Much of the writing is disarmingly personal. She talks about her need for strict control in the kitchen, her regrets and anxiety and how she uses cooking to ‘silence that chattering monkey-mind’. More even than in her previous books, it feels as though Nigella is inviting us into her kitchen. As she puts it:
A recipe is the very antithesis of abstract. The recipes I write come from my life, my home. They tell a story, and that story is mine; I could not tell another’s.
Cook, Eat, Repeat reflects the strange and difficult world it has been born into.
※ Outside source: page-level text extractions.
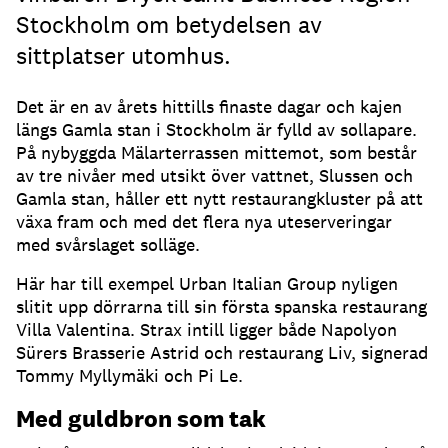
Stockholm om betydelsen av
sittplatser utomhus.
Det är en av årets hittills finaste dagar och kajen
längs Gamla stan i Stockholm är fylld av sollapare
.
På nybyggda Mälarterrassen mittemot, som består
av tre nivåer med utsikt över vattnet, Slussen och
Gamla stan, håller ett nytt restaurangkluster på att
växa fram och med det flera nya uteserveringar
med svårslaget solläge
.
Här har till exempel Urban Italian Group nyligen
slitit upp dörrarna till sin första spanska restaurang
Villa Valentina
.
Strax intill ligger både Napolyon
Sürers Brasserie Astrid och restaurang Liv, signerad
Tommy Myllymäki och Pi Le
.
Med guldbron som tak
Many of the recipes are designed to serve one, which is a rare and lovely thing in a cookbook. Nigella enjoins us to feast with friends when we can, and find happiness in dining alone when we can’t. Every page crackles with the sheer pleasure of cooking and eating, in whatever way you choose, and there is no finer quality in a cookbook than that.
The late food writer Laurie Colwin said:
No one who cooks, cooks alone. Even at her most solitary, a cook in the kitchen is surrounded by generations of cooks past, the advice and menus of cooks present, the wisdom of cookbook writers.
Never has this felt more important than now — and never has it felt truer than when reading Cook, Eat, Repeat.